Kata “sarjana” adalah istilah umum yang digunakan dalam dunia pendidikan untuk merujuk pada individu yang telah menyelesaikan pendidikan tingkat perguruan tinggi dan memperoleh gelar akademik. Gelar sarjana sering kali dimaknai sebagai indikator intelektualitas seseorang dalam berpikir dan mengambil keputusan. Namun, apakah makna sarjana yang kita pahami saat ini benar-benar mencerminkan individu yang memilikinya? Sulit untuk menjawab dengan tegas di masa modern seperti sekarang ini.
Banyak di antara kita menganggap bahwa mereka yang menempuh pendidikan di bangku perkuliahan dan telah mendapatkan gelar sarjana adalah individu yang memiliki daya pikir yang dapat dipertanggungjawabkan sesuai dengan program studi yang mereka jalani.
Nyatanya, saat ini banyak mahasiswa yang duduk di bangku perkuliahan hanya bermodalkan “datang, duduk, diam, pulang,” tanpa menyadari bahwa perilaku tersebut merupakan kemunduran bagi diri mereka sendiri.
Mereka sering kali menganggap perkuliahan hanya sebatas pencapaian gelar “sarjana” yang, ketika melamar pekerjaan, sudah memenuhi syarat minimal pendidikan S-1. Ini merupakan sebuah ironi yang sedang kita hadapi, dan fenomena ini terjadi secara masif di berbagai universitas di seluruh penjuru negeri.
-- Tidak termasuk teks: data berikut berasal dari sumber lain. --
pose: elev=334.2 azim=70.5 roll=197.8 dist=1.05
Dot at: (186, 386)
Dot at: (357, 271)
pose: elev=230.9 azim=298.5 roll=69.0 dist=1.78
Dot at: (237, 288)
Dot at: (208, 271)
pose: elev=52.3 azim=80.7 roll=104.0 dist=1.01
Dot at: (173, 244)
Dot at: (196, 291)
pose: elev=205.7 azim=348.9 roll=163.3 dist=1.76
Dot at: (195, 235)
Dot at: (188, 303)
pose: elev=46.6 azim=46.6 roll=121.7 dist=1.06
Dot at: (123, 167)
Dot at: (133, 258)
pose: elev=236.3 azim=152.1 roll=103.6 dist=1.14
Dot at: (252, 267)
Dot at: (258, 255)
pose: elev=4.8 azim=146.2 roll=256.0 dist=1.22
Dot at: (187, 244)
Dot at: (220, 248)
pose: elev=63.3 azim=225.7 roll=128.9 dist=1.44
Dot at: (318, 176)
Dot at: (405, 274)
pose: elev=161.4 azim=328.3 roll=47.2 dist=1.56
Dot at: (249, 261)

Di era modern ini, tanggung jawab mahasiswa sangat mudah untuk dialihkan atau dikerjakan oleh pihak lain. Dua pihak yang kerap dimanfaatkan adalah AI dan jasa joki.
Mahasiswa yang berada di bangku perkuliahan tentunya sudah akrab dengan istilah AI dan platform seperti ChatGPT. Setiap tugas yang diberikan dosen dapat diselesaikan oleh AI dalam waktu yang sangat singkat. Hal ini menandai awal dari kemunduran kualitas sarjana di era sekarang.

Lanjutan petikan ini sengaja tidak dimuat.